**DATA EXTRACT:**

::::

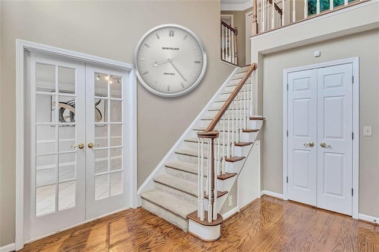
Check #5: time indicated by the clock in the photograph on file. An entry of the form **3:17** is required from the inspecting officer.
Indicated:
**8:23**
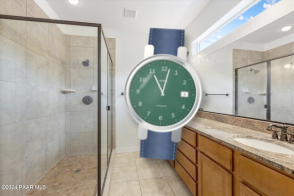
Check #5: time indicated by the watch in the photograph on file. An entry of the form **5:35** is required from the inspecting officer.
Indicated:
**11:02**
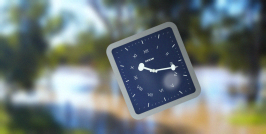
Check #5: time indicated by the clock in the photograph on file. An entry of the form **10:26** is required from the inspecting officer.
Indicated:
**10:17**
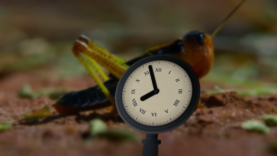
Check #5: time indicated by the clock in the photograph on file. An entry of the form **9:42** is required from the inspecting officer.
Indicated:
**7:57**
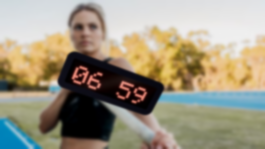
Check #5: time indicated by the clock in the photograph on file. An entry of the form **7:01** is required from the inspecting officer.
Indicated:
**6:59**
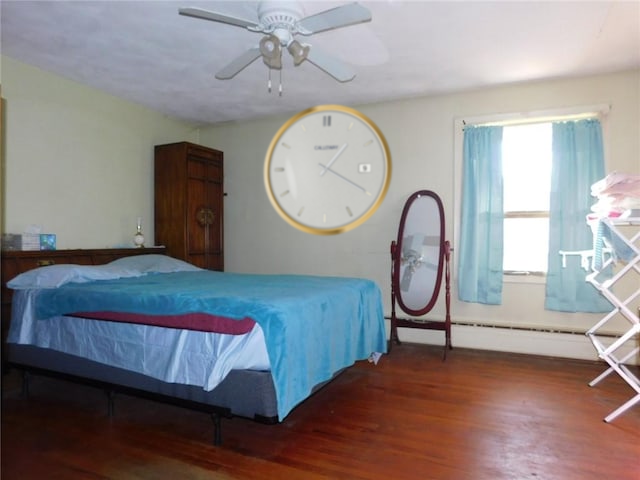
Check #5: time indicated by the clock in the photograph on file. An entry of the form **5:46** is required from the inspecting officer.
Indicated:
**1:20**
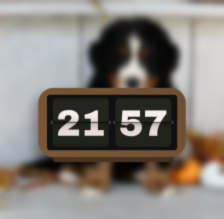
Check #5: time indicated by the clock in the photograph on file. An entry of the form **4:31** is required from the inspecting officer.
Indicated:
**21:57**
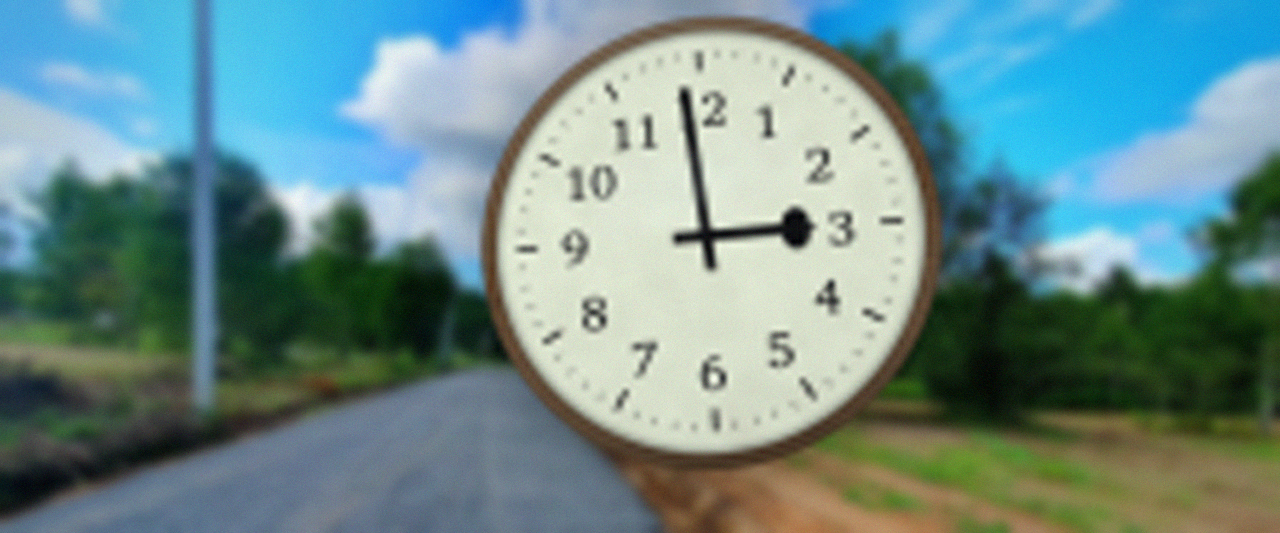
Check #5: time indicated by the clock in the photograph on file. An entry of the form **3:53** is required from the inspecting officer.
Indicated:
**2:59**
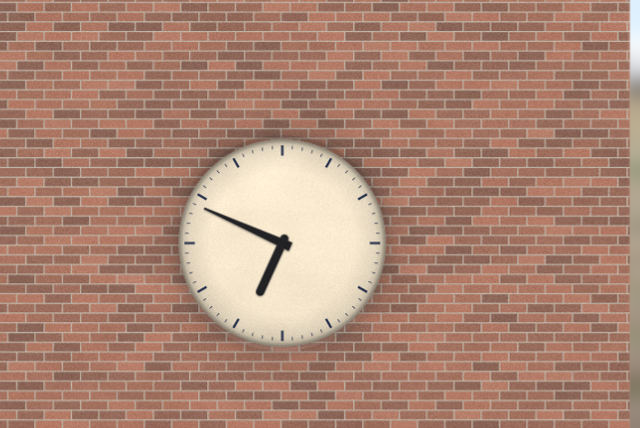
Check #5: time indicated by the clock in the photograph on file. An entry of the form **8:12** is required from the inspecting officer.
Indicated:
**6:49**
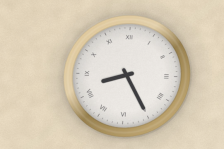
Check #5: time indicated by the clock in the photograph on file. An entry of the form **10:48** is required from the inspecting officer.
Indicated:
**8:25**
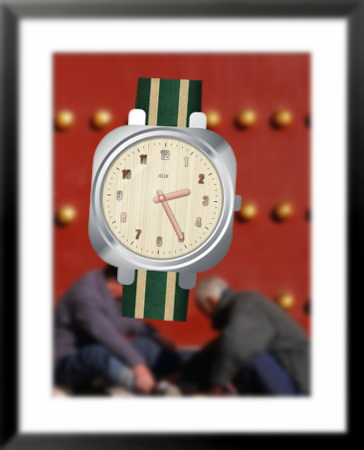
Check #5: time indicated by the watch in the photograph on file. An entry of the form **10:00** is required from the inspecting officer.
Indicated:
**2:25**
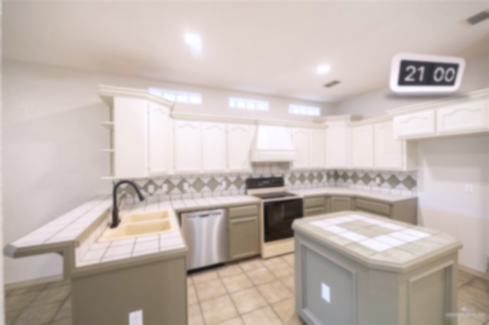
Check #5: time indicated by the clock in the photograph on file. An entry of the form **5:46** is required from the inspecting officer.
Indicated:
**21:00**
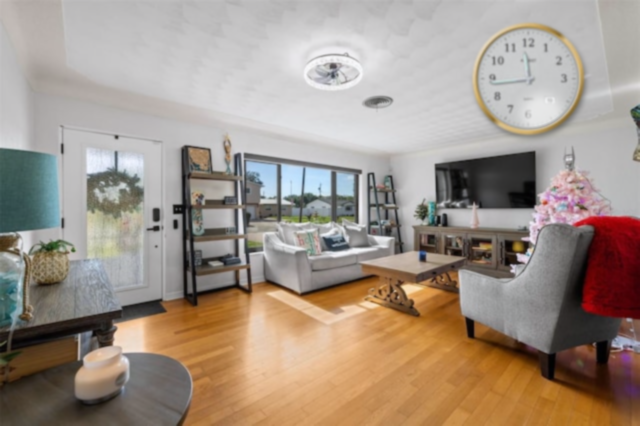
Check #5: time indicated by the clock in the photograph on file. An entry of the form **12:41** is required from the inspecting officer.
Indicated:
**11:44**
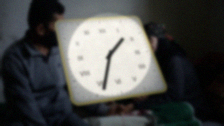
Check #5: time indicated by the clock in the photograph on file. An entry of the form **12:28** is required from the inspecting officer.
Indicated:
**1:34**
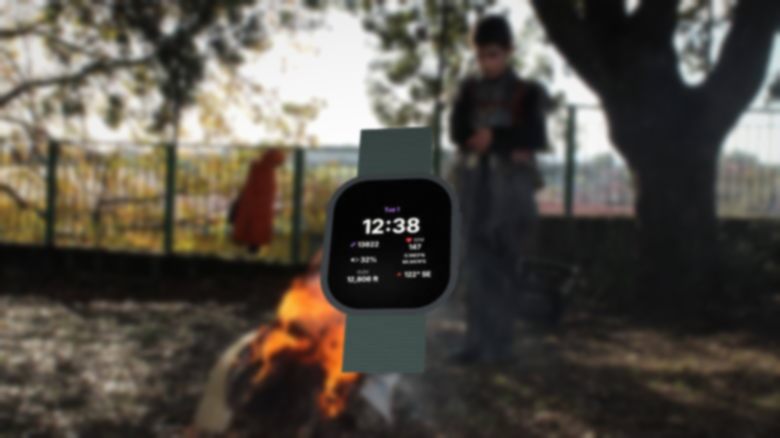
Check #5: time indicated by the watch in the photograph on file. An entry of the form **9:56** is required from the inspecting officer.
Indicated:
**12:38**
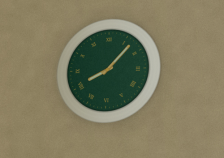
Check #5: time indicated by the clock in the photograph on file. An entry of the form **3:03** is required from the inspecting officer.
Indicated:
**8:07**
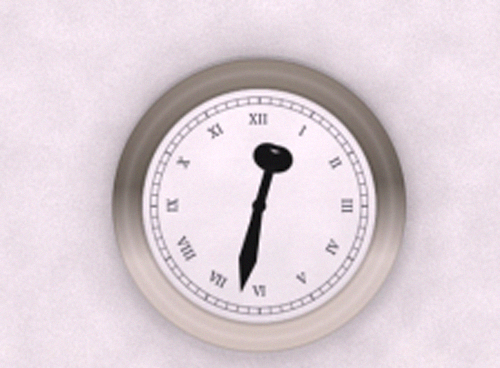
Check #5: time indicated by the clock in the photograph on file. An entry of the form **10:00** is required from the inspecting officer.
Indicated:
**12:32**
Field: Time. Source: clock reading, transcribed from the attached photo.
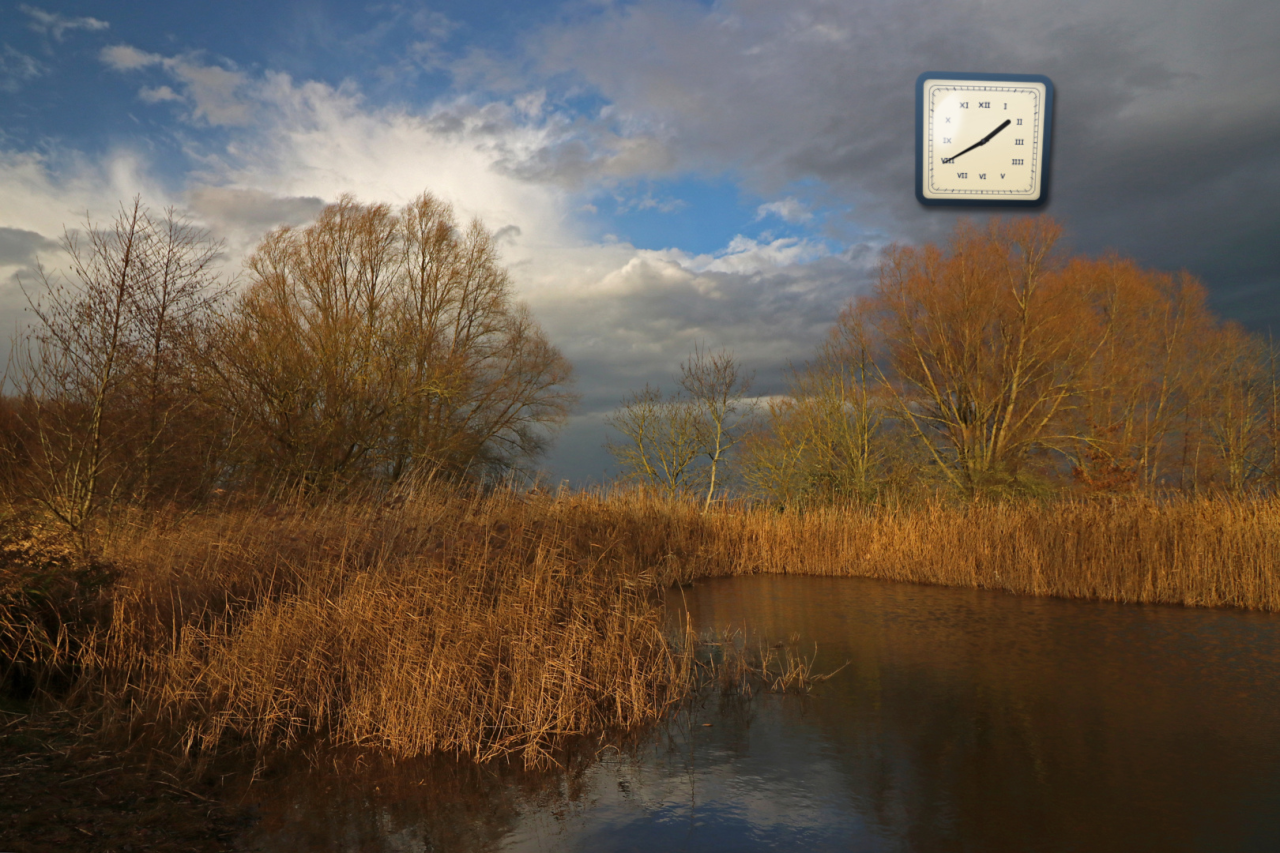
1:40
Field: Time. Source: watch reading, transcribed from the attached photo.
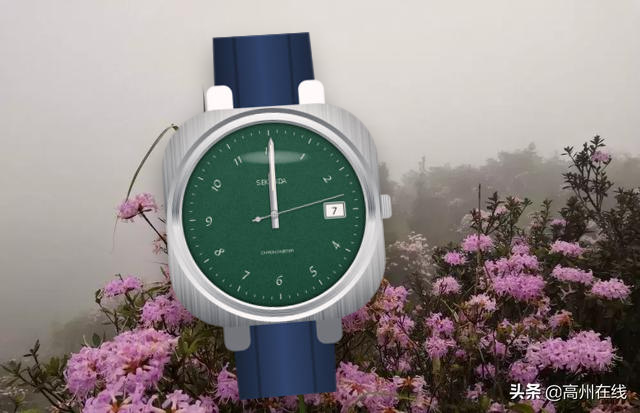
12:00:13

::::

**THE PROBLEM:** Gather each line of the material that contains the string "Source" and copy it in full. Case counts.

**RESPONSE TO THIS TASK:**
Field: Time. Source: clock reading, transcribed from the attached photo.
Field: Time. Source: watch reading, transcribed from the attached photo.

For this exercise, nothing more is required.